How many nodes can be cordoned at once due to interruption predictions?

Cast AI limits the number of nodes cordoned for prediction validation to keep the cost impact negligible. The total cost of cordoned nodes is capped so it never exceeds 10% of the cluster's total Spot node cost.

This cap applies only to the small fraction of nodes retained for model validation (the 2% sampling described in the Cast AI Machine Learning section above). Nodes cordoned during active rebalancing are subject to separate rebalancing limits.

I disabled the interruption prediction model in my node template, but I still see nodes being rebalanced.
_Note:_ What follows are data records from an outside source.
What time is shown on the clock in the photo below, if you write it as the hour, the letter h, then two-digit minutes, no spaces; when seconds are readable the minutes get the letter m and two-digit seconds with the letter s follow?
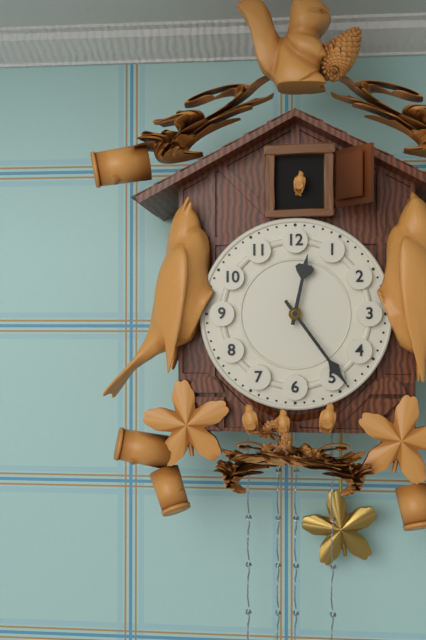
12h24
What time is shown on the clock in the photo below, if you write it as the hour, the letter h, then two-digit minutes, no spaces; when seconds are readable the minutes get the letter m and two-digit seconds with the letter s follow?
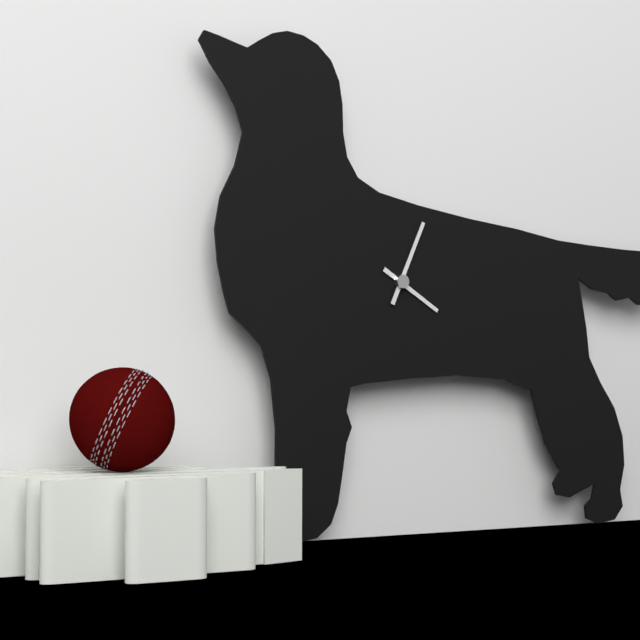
4h04
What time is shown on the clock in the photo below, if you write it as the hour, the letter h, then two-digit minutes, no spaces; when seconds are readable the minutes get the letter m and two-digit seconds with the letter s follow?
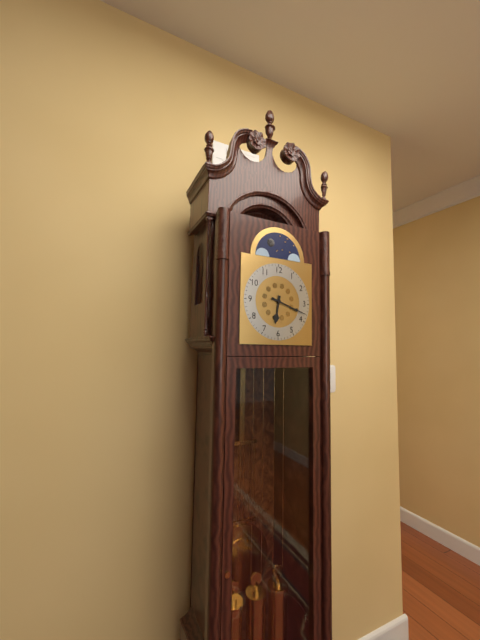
6h18
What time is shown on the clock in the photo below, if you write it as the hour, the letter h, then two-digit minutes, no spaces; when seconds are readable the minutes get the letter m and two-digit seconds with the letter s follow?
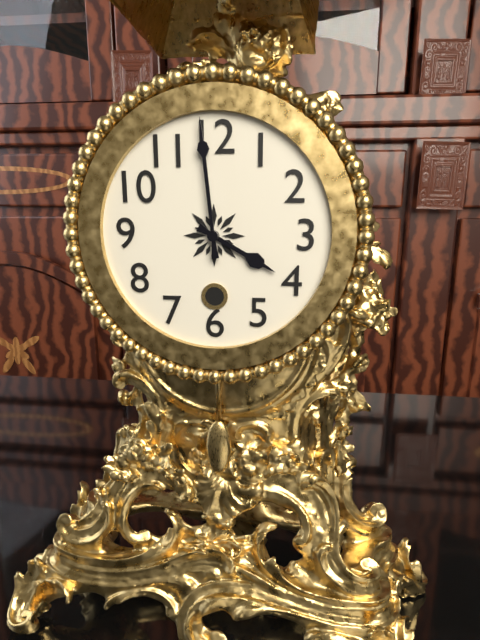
3h59
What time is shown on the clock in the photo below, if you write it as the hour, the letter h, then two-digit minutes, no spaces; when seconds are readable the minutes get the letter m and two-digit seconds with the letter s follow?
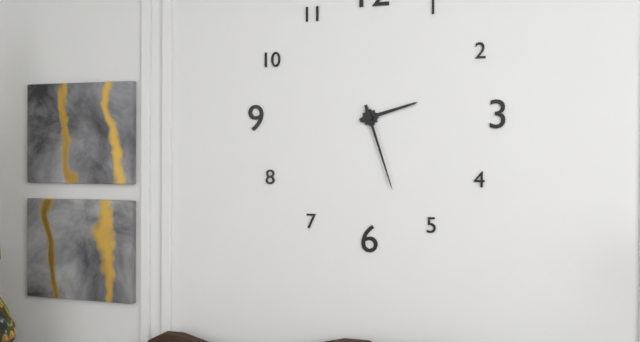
2h27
Why?

Disabling the interruption prediction model prevents Cast AI from proactively rebalancing nodes based on ML-predicted interruptions. It does not disable rebalancing triggered by other sources.

Nodes in your cluster can still be rebalanced for reasons unrelated to spot prediction, including:

  • Scheduled rebalancing — if a rebalancing schedule is configured, Cast AI rebalances nodes on that schedule to optimize cost and performance.
  • Manual rebalancing — a rebalancing operation was triggered from the console or API.
  • AWS Rebalance Recommendations — if the AWS-native rebalance recommendation model is enabled in the same node template, Cast AI acts on those signals independently of the ML prediction model.
  • Spot fallback fall-forward — a fallback on-demand node is replaced back to Spot once Spot capacity becomes available again.

To identify the reason a specific node was rebalanced, check the autoscaling.cast.ai/draining label on the node or review the cluster audit events. The label value indicates which signal triggered the drain: spot-prediction, rebalancing, aws-rebalance-recommendation, spot-fallback, or spot-interruption.